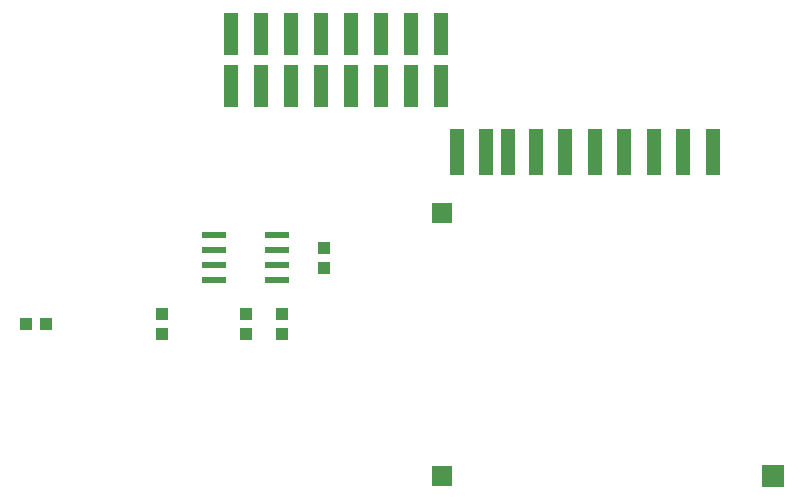
<source format=gtp>
%FSLAX24Y24*%
%MOIN*%
G70*
G01*
G75*
G04 Layer_Color=8421504*
G04 Layer_Color=8421504*
%ADD10C,0.0400*%
%ADD11R,0.0394X0.0433*%
%ADD12R,0.0500X0.1449*%
%ADD13R,0.0807X0.0236*%
%ADD14R,0.0669X0.0709*%
%ADD15R,0.0748X0.0748*%
%ADD16R,0.0472X0.1575*%
%ADD17R,0.0433X0.0394*%
%ADD18C,0.0080*%
%ADD19C,0.0090*%
%ADD20C,0.0600*%
%ADD21C,0.0630*%
%ADD22C,0.0472*%
%ADD23C,0.1600*%
%ADD24C,0.0200*%
%ADD25C,0.0098*%
%ADD26C,0.0079*%
%ADD27C,0.0100*%
%ADD28C,0.0070*%
D11*
X33400Y38465D02*
D03*
Y39135D02*
D03*
X30800Y36935D02*
D03*
Y36265D02*
D03*
X32000Y36935D02*
D03*
Y36265D02*
D03*
X28000Y36265D02*
D03*
Y36935D02*
D03*
D12*
X30300Y46274D02*
D03*
Y44526D02*
D03*
X31300Y46274D02*
D03*
Y44526D02*
D03*
X32300Y46274D02*
D03*
Y44526D02*
D03*
X33300Y46274D02*
D03*
Y44526D02*
D03*
X34300Y46274D02*
D03*
Y44526D02*
D03*
X35300Y46274D02*
D03*
Y44526D02*
D03*
X36300Y46274D02*
D03*
Y44526D02*
D03*
X37300Y46274D02*
D03*
Y44526D02*
D03*
D13*
X29747Y39550D02*
D03*
Y39050D02*
D03*
Y38550D02*
D03*
Y38050D02*
D03*
X31853Y39550D02*
D03*
Y39050D02*
D03*
Y38550D02*
D03*
Y38050D02*
D03*
D14*
X37331Y40291D02*
D03*
Y31532D02*
D03*
D15*
X48374D02*
D03*
D16*
X37852Y42339D02*
D03*
X38807D02*
D03*
X39555D02*
D03*
X40470D02*
D03*
X41455D02*
D03*
X42439D02*
D03*
X43423D02*
D03*
X44407D02*
D03*
X45392D02*
D03*
X46376D02*
D03*
D17*
X24135Y36600D02*
D03*
X23465D02*
D03*
M02*

</source>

========

Assignment: An exact repetition of the listing is needed, with the pictures dropped.

Answer to this task:
<source format=gtp>
%FSLAX24Y24*%
%MOIN*%
G70*
G01*
G75*
G04 Layer_Color=8421504*
G04 Layer_Color=8421504*
%ADD10C,0.0400*%
%ADD11R,0.0394X0.0433*%
%ADD12R,0.0500X0.1449*%
%ADD13R,0.0807X0.0236*%
%ADD14R,0.0669X0.0709*%
%ADD15R,0.0748X0.0748*%
%ADD16R,0.0472X0.1575*%
%ADD17R,0.0433X0.0394*%
%ADD18C,0.0080*%
%ADD19C,0.0090*%
%ADD20C,0.0600*%
%ADD21C,0.0630*%
%ADD22C,0.0472*%
%ADD23C,0.1600*%
%ADD24C,0.0200*%
%ADD25C,0.0098*%
%ADD26C,0.0079*%
%ADD27C,0.0100*%
%ADD28C,0.0070*%
D11*
X33400Y38465D02*
D03*
Y39135D02*
D03*
X30800Y36935D02*
D03*
Y36265D02*
D03*
X32000Y36935D02*
D03*
Y36265D02*
D03*
X28000Y36265D02*
D03*
Y36935D02*
D03*
D12*
X30300Y46274D02*
D03*
Y44526D02*
D03*
X31300Y46274D02*
D03*
Y44526D02*
D03*
X32300Y46274D02*
D03*
Y44526D02*
D03*
X33300Y46274D02*
D03*
Y44526D02*
D03*
X34300Y46274D02*
D03*
Y44526D02*
D03*
X35300Y46274D02*
D03*
Y44526D02*
D03*
X36300Y46274D02*
D03*
Y44526D02*
D03*
X37300Y46274D02*
D03*
Y44526D02*
D03*
D13*
X29747Y39550D02*
D03*
Y39050D02*
D03*
Y38550D02*
D03*
Y38050D02*
D03*
X31853Y39550D02*
D03*
Y39050D02*
D03*
Y38550D02*
D03*
Y38050D02*
D03*
D14*
X37331Y40291D02*
D03*
Y31532D02*
D03*
D15*
X48374D02*
D03*
D16*
X37852Y42339D02*
D03*
X38807D02*
D03*
X39555D02*
D03*
X40470D02*
D03*
X41455D02*
D03*
X42439D02*
D03*
X43423D02*
D03*
X44407D02*
D03*
X45392D02*
D03*
X46376D02*
D03*
D17*
X24135Y36600D02*
D03*
X23465D02*
D03*
M02*

</source>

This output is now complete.